Regarding the Scythians, it is said that when Darius went off to conquer them, he conveyed his great displeasure to their king for constantly moving away from him and for sidestepping instead of fighting. To which Idanthyrsus — for that was his name — responded that it was not because he feared him, or any other man alive, but because it was the way his people moved, having no cultivated land, no city, no house to defend, and no worry about the enemy using them to their advantage; also that if he was so hungry for a fight he should come to where their ancestral tombs were and that he would find him there.  

In any case, when standing by a battery of cannons, as may often be the case in a war, it is unbecoming to appear startled by the oncoming blast, even though it seems to us unavoidable given its violence and speed. And many have given their comrades an excuse to laugh, or worse, because they brought their hand up or lowered their head.

And yet, when Charles the Fifth led a campaign against us in Provence,1 the marquis of Guast, having gone to reconnoiter the city of Arles and having moved from behind a windmill he had used to cover his approach, was spotted by the lords of Bonneval and seneschal of Agenais who were walking the galleries of the arena. They pointed him out to the artillery commissioner, the lord of Villiers, who aimed a culverin2 straight at the Marquis who, had he not noticed the fire being lit and jumped out of the way, would have been hit.  Similarly, a few years before, Lorenzo de’ Medici, duke of Urbino, father of the Queen, the King’s mother,3 at the siege of Mondolfo, a town under imperial vicarship in Italy, spotted a cannon aimed at him being fired and managed to throw himself on the ground.  Had he not, the shot would have hit him in the belly instead of merely grazing his scalp. Truth be told, I do not believe that these can be intentional actions; for how can you work out in an instant how high or low someone is aiming? It makes much more sense to believe that luck lend their fear a hand and that, next time, it could just as well throw someone into the line of fire rather than out of it.

If I hear the sound of an arquebus where and when I do not expect it, I cannot deny that it makes me flinch, something which I have also witnessed in others much better than me.

The Stoics do not expect the soul of the wise to withstand the initial rush of images and disturbing ideas that come to them either. They admit that natural occurrences, like the loud noise of thunder or something crashing down for instance, can leave them pale and shaken. And so too can emotions, as long as their judgment remains unaffected and whole, and that their intellectual core is neither damaged nor altered, and that they not give in to their fright and their pain.
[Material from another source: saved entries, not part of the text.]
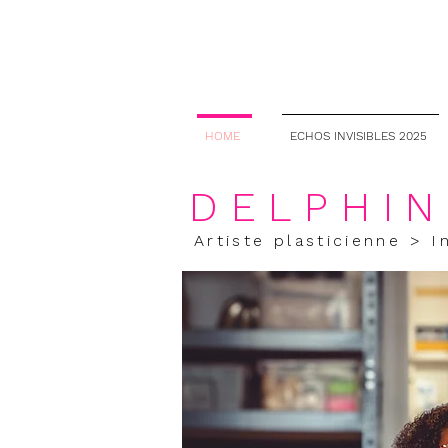
HOME
ECHOS INVISIBLES 2025
DELPHIN
Artiste plasticienne > I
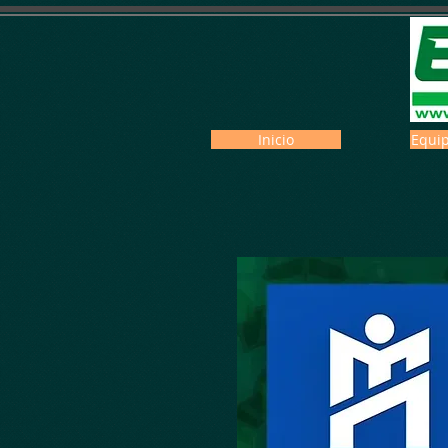
Inicio
Equip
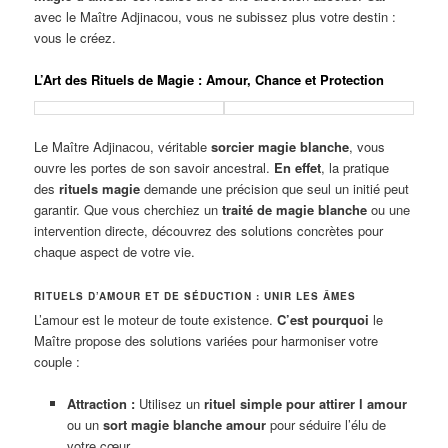
avec le Maître Adjinacou, vous ne subissez plus votre destin :
vous le créez.
L’Art des Rituels de Magie : Amour, Chance et Protection
Le Maître Adjinacou, véritable
sorcier magie blanche
, vous
ouvre les portes de son savoir ancestral.
En effet
, la pratique
des
rituels magie
demande une précision que seul un initié peut
garantir. Que vous cherchiez un
traité de magie blanche
ou une
intervention directe, découvrez des solutions concrètes pour
chaque aspect de votre vie.
RITUELS D’AMOUR ET DE SÉDUCTION : UNIR LES ÂMES
L’amour est le moteur de toute existence.
C’est pourquoi
le
Maître propose des solutions variées pour harmoniser votre
couple :
Attraction :
Utilisez un
rituel simple pour attirer l amour
ou un
sort magie blanche amour
pour séduire l’élu de
votre cœur.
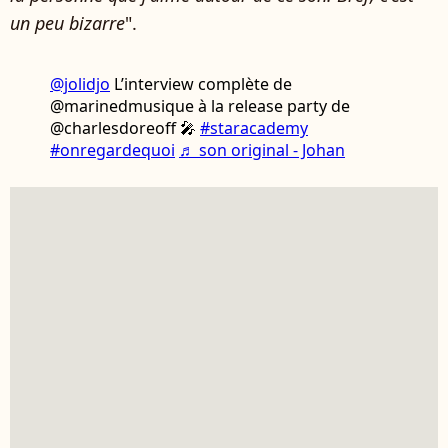
un peu bizarre
".
@jolidjo
L’interview complète de
@marinedmusique à la release party de
@charlesdoreoff 🎤
#staracademy
#onregardequoi
♬ son original - Johan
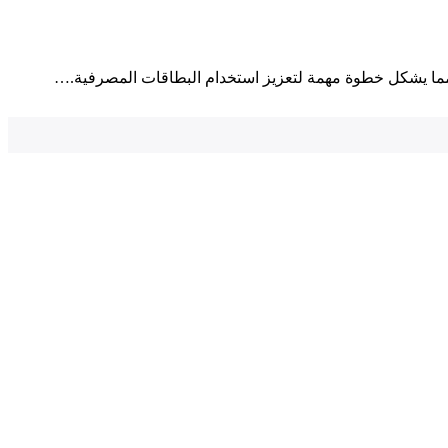
، مما يشكل خطوة مهمة لتعزيز استخدام البطاقات المصرفية.…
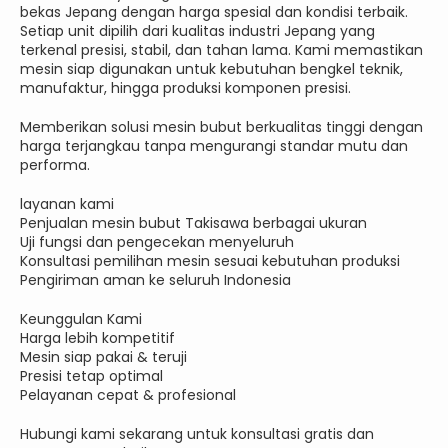
bekas Jepang dengan harga spesial dan kondisi terbaik.
Setiap unit dipilih dari kualitas industri Jepang yang
terkenal presisi, stabil, dan tahan lama. Kami memastikan
mesin siap digunakan untuk kebutuhan bengkel teknik,
manufaktur, hingga produksi komponen presisi.
Memberikan solusi mesin bubut berkualitas tinggi dengan
harga terjangkau tanpa mengurangi standar mutu dan
performa.
layanan kami
Penjualan mesin bubut Takisawa berbagai ukuran
Uji fungsi dan pengecekan menyeluruh
Konsultasi pemilihan mesin sesuai kebutuhan produksi
Pengiriman aman ke seluruh Indonesia
Keunggulan Kami
Harga lebih kompetitif
Mesin siap pakai & teruji
Presisi tetap optimal
Pelayanan cepat & profesional
Hubungi kami sekarang untuk konsultasi gratis dan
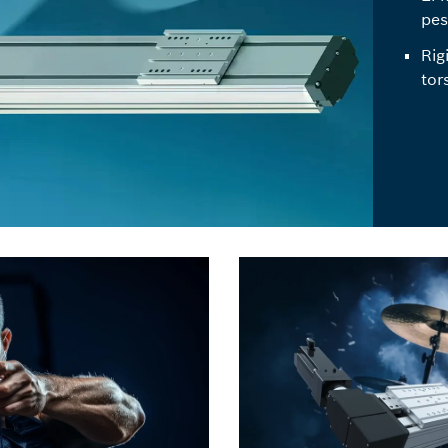
pe
Rig
tor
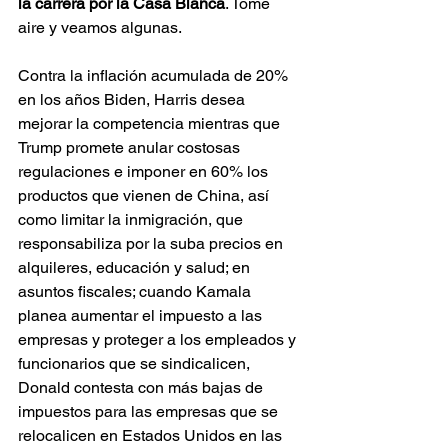
la carrera por la Casa Blanca
. Tome 
aire y veamos algunas.
Contra la inflación acumulada de 20% 
en los años Biden, Harris desea 
mejorar la competencia mientras que 
Trump promete anular costosas 
regulaciones e imponer en 60% los 
productos que vienen de China, así 
como limitar la inmigración, que 
responsabiliza por la suba precios en 
alquileres, educación y salud; en 
asuntos fiscales; cuando Kamala 
planea aumentar el impuesto a las 
empresas y proteger a los empleados y 
funcionarios que se sindicalicen, 
Donald contesta con más bajas de 
impuestos para las empresas que se 
relocalicen en Estados Unidos en las 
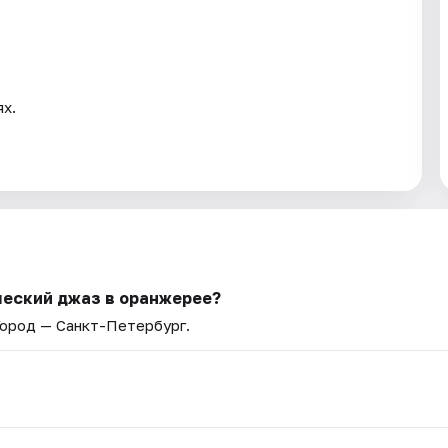
ях.
ческий джаз в оранжерее?
Город — Санкт-Петербург.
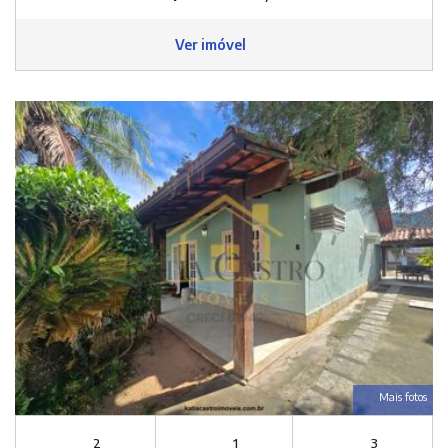
Ver imóvel
Mais fotos
2
1
3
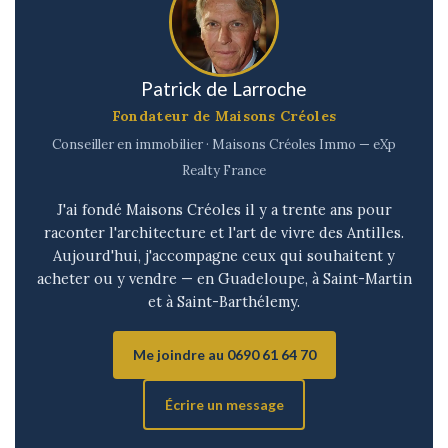
Patrick de Larroche
Fondateur de Maisons Créoles
Conseiller en immobilier · Maisons Créoles Immo — eXp
Realty France
J'ai fondé Maisons Créoles il y a trente ans pour
raconter l'architecture et l'art de vivre des Antilles.
Aujourd'hui, j'accompagne ceux qui souhaitent y
acheter ou y vendre — en Guadeloupe, à Saint-Martin
et à Saint-Barthélemy.
Me joindre au 0690 61 64 70
Écrire un message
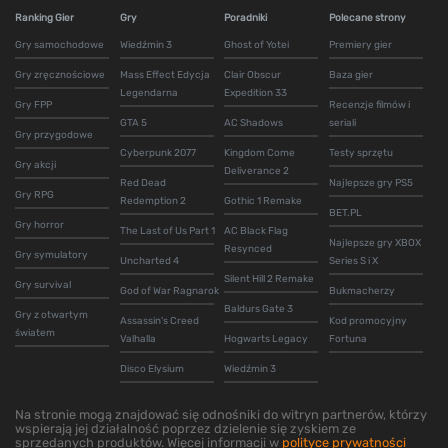
Ranking Gier
Gry
Poradniki
Polecane strony
Gry samochodowe
Wiedźmin 3
Ghost of Yotei
Premiery gier
Gry zręcznościowe
Mass Effect Edycja
Clair Obscur
Baza gier
Legendarna
Expedition 33
Gry FPP
Recenzje filmów i
GTA 5
AC Shadows
seriali
Gry przygodowe
Cyberpunk 2077
Kingdom Come
Testy sprzętu
Gry akcji
Deliverance 2
Red Dead
Najlepsze gry PS5
Gry RPG
Redemption 2
Gothic 1 Remake
BET.PL
Gry horror
The Last of Us Part 1
AC Black Flag
Najlepsze gry XBOX
Resynced
Gry symulatory
Uncharted 4
Series S i X
Silent Hill 2 Remake
Gry survival
God of War Ragnarok
Bukmacherzy
Baldurs Gate 3
Gry z otwartym
Assassin's Creed
Kod promocyjny
światem
Valhalla
Hogwarts Legacy
Fortuna
Disco Elysium
Wiedźmin 3
Na stronie mogą znajdować się odnośniki do witryn partnerów, którzy
wspierają jej działalność poprzez dzielenie się zyskiem ze
sprzedanych produktów. Więcej informacji w
polityce prywatności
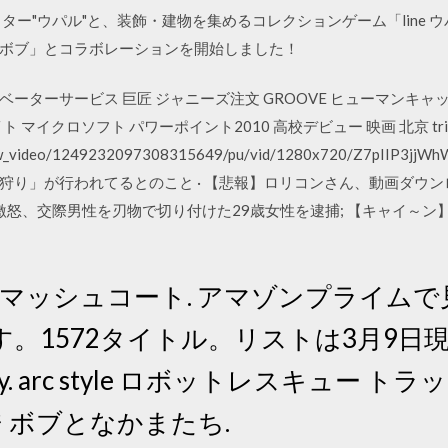
ラクター"ウパル"と、装飾・建物を集めるコレクションゲーム「line
ボブ」とコラボレーションを開始しました！
ベーターサービス 巨匠 ジャニーズ注文 GROOVE ヒューマンキャッチャー
サイト マイクロソフト パワーポイント2010 高校デビュー 映画 北京 trip
ext_tw_video/1249232097308315649/pu/vid/1280x720/Z7pI
り」が行われてるとのこと · 【悲報】ロリコンさん、動画ダウン
激怒、交際男性を刃物で切り付けた29歳女性を逮捕; 【キャイ～
スマッシュコート. アマゾンプライム
。1572タイトル。リストは3月9日
lify. arc style ロボットレスキュー
ンジ ボブとなかまたち.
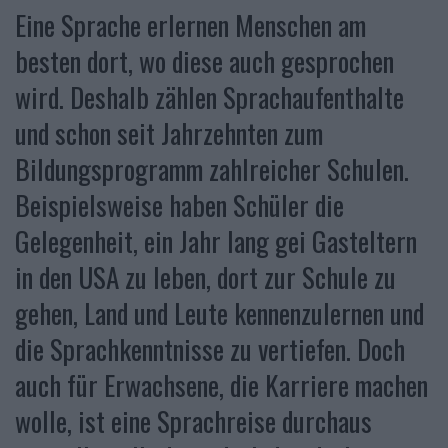
Eine Sprache erlernen Menschen am
besten dort, wo diese auch gesprochen
wird. Deshalb zählen Sprachaufenthalte
und schon seit Jahrzehnten zum
Bildungsprogramm zahlreicher Schulen.
Beispielsweise haben Schüler die
Gelegenheit, ein Jahr lang gei Gasteltern
in den USA zu leben, dort zur Schule zu
gehen, Land und Leute kennenzulernen und
die Sprachkenntnisse zu vertiefen. Doch
auch für Erwachsene, die Karriere machen
wolle, ist eine Sprachreise durchaus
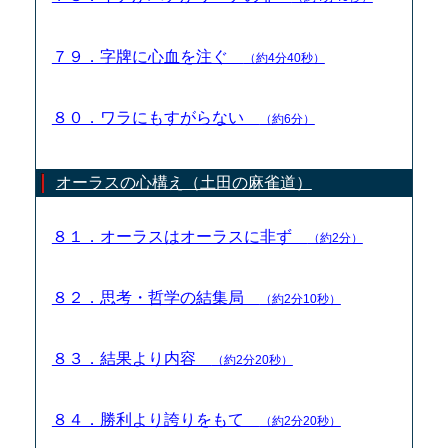
７９．字牌に心血を注ぐ
（約4分40秒）
８０．ワラにもすがらない
（約6分）
オーラスの心構え（土田の麻雀道）
８１．オーラスはオーラスに非ず
（約2分）
８２．思考・哲学の結集局
（約2分10秒）
８３．結果より内容
（約2分20秒）
８４．勝利より誇りをもて
（約2分20秒）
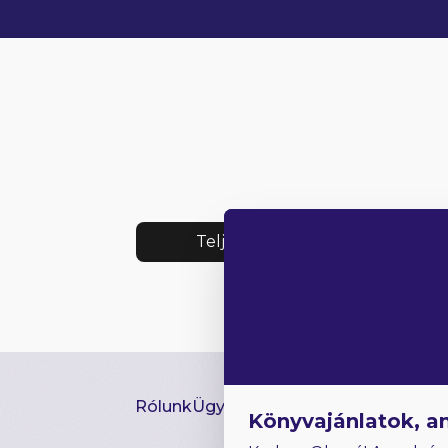
Teljes lista
Rólunk
Ügyfélszolgálat
Hírlevél
GYIK
Ki
Könyvajánlatok, a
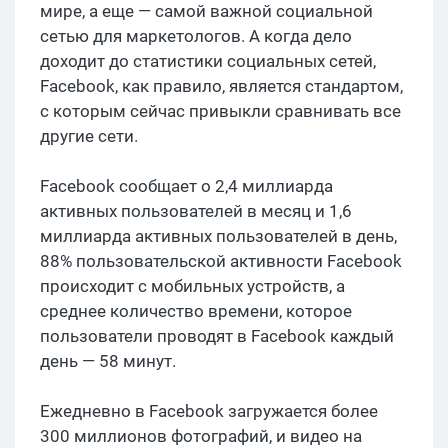
мире, а еще — самой важной социальной
сетью для маркетологов. А когда дело
доходит до статистики социальных сетей,
Facebook, как правило, является стандартом,
с которым сейчас привыкли сравнивать все
другие сети.
Facebook сообщает о 2,4 миллиарда
активных пользователей в месяц и 1,6
миллиарда активных пользователей в день,
88% пользовательской активности Facebook
происходит с мобильных устройств, а
среднее количество времени, которое
пользователи проводят в Facebook каждый
день — 58 минут.
Ежедневно в Facebook загружается более
300 миллионов фотографий, и видео на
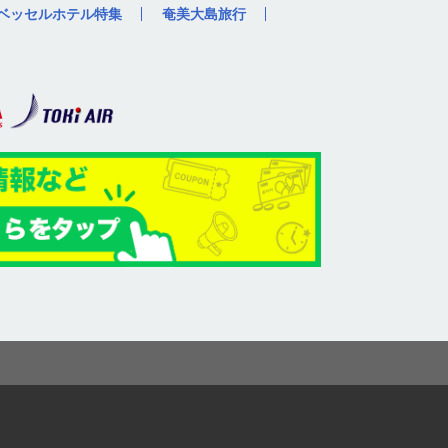
ベッセルホテル特集
奄美大島旅行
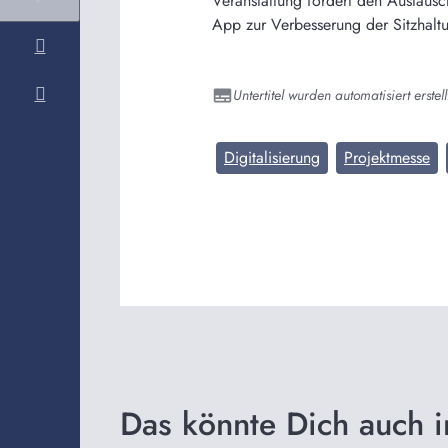
Veranstaltung fördert den Austausc
App zur Verbesserung der Sitzhaltu
Untertitel wurden automatisiert erstell
Digitalisierung
Projektmesse
Das könnte Dich auch i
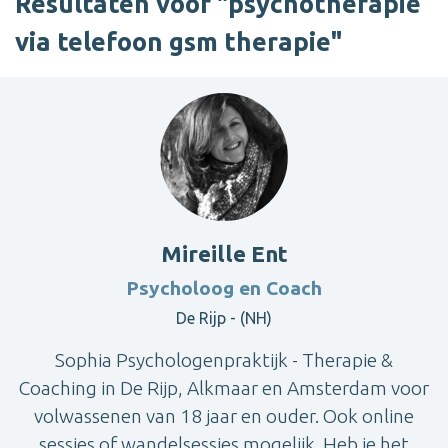
Resultaten voor "psychotherapie
via telefoon gsm therapie"
Mireille Ent
Psycholoog en Coach
De Rijp - (NH)
Sophia Psychologenpraktijk - Therapie &
Coaching in De Rijp, Alkmaar en Amsterdam voor
volwassenen van 18 jaar en ouder. Ook online
sessies of wandelsessies mogelijk. Heb je het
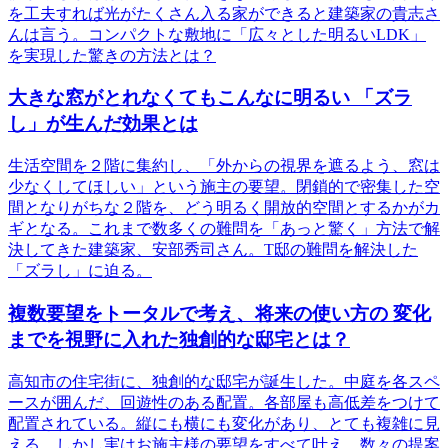
を工夫すれば光がたくさん入る家ができると建築家の貴志さ
んは言う。コンパクトな敷地に「広々とした明るいLDK」
を実現した驚きの方法とは？
⼤きな窓がとれなくてもこんなに明るい 「ズラ
し」が⽣んだ効果とは
生活空間を２階に集約し、「外からの視界を遮るよう、窓は
少なくしてほしい」という施主の要望。閉鎖的で密集した空
間となりがちな２階を、どう明るく開放的空間とするかがカ
ギとなる。これまで数多くの難問を「あっと驚く」方法で解
決してきた建築家、安部秀司さん。T邸の難問を解決した
「ズラし」に迫る。
複数要望をトータルで考え、将来の使い方の 変化
までを視野に入れた独創的な邸宅とは？
高知市の住宅街に、独創的な邸宅が誕生した。中庭を各スペ
ースが囲んだ、回遊性のある配置。各部屋も高低差をつけて
配置されている。縦にも横にも変化があり、とても複雑に見
える。しかし実はお施主様の要望をすべて叶え、数々の提案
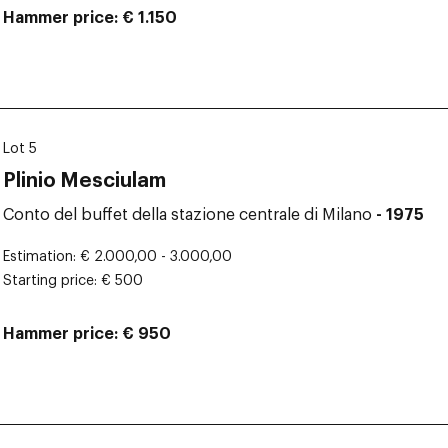
Hammer price
€ 1.150
Lot 5
Plinio Mesciulam
Conto del buffet della stazione centrale di Milano
- 1975
Estimation
€ 2.000,00 - 3.000,00
Starting price
€ 500
Hammer price
€ 950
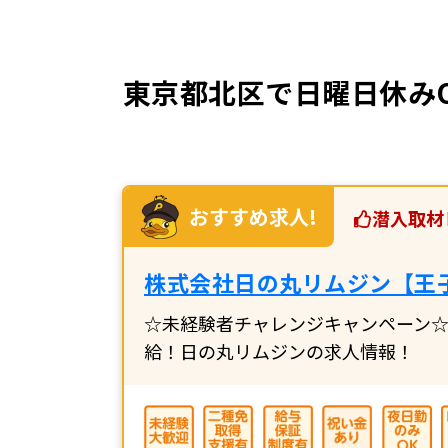
東京都北区で日曜日休みO
おすすめ求人!
潜入取材
株式会社日の丸リムジン【王
☆未経験者チャレンジキャンペーン☆
給！日の丸リムジンの求人情報！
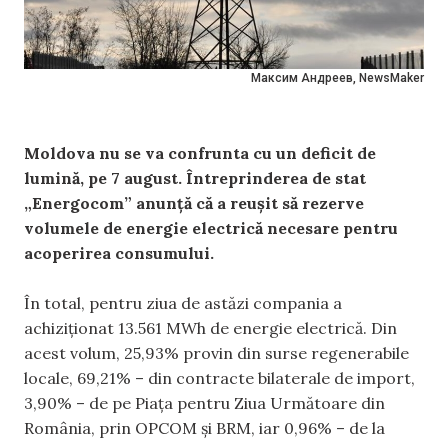
Максим Андреев, NewsMaker
Moldova nu se va confrunta cu un deficit de
lumină, pe 7 august. Întreprinderea de stat
„Energocom” anunță că a reușit să rezerve
volumele de energie electrică necesare pentru
acoperirea consumului.
În total, pentru ziua de astăzi compania a
achiziționat 13.561 MWh de energie electrică. Din
acest volum, 25,93% provin din surse regenerabile
locale, 69,21% – din contracte bilaterale de import,
3,90% – de pe Piața pentru Ziua Următoare din
România, prin OPCOM și BRM, iar 0,96% – de la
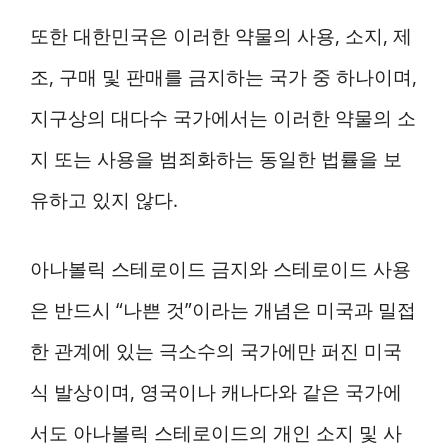
또한 대한민국은 이러한 약물의 사용, 소지, 제
조, 구매 및 판매를 금지하는 국가 중 하나이며,
지구상의 대다수 국가에서는 이러한 약물의 소
지 또는 사용을 범죄화하는 동일한 법률을 보
유하고 있지 않다.
아나볼릭 스테로이드 금지와 스테로이드 사용
은 반드시 “나쁜 것”이라는 개념은 미국과 밀접
한 관계에 있는 극소수의 국가에만 퍼진 미국
식 발상이며, 영국이나 캐나다와 같은 국가에
서도 아나볼릭 스테로이드의 개인 소지 및 사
As for those who are not wise, the same can be said about the first case but not about the second one because, in them, the imprint of emotions is more than superficial, penetrating deep into the seat of reason, infecting and corrupting it. It affects their judgment and changes them. See here elegantly and plainly put the state of the Stoic

Mens immota manet; lacrimae uoluuntur inanes.

In tears, yet unwavering.  

Peripatetics4 do not think they are above feeling unsettled. But they temper those feelings.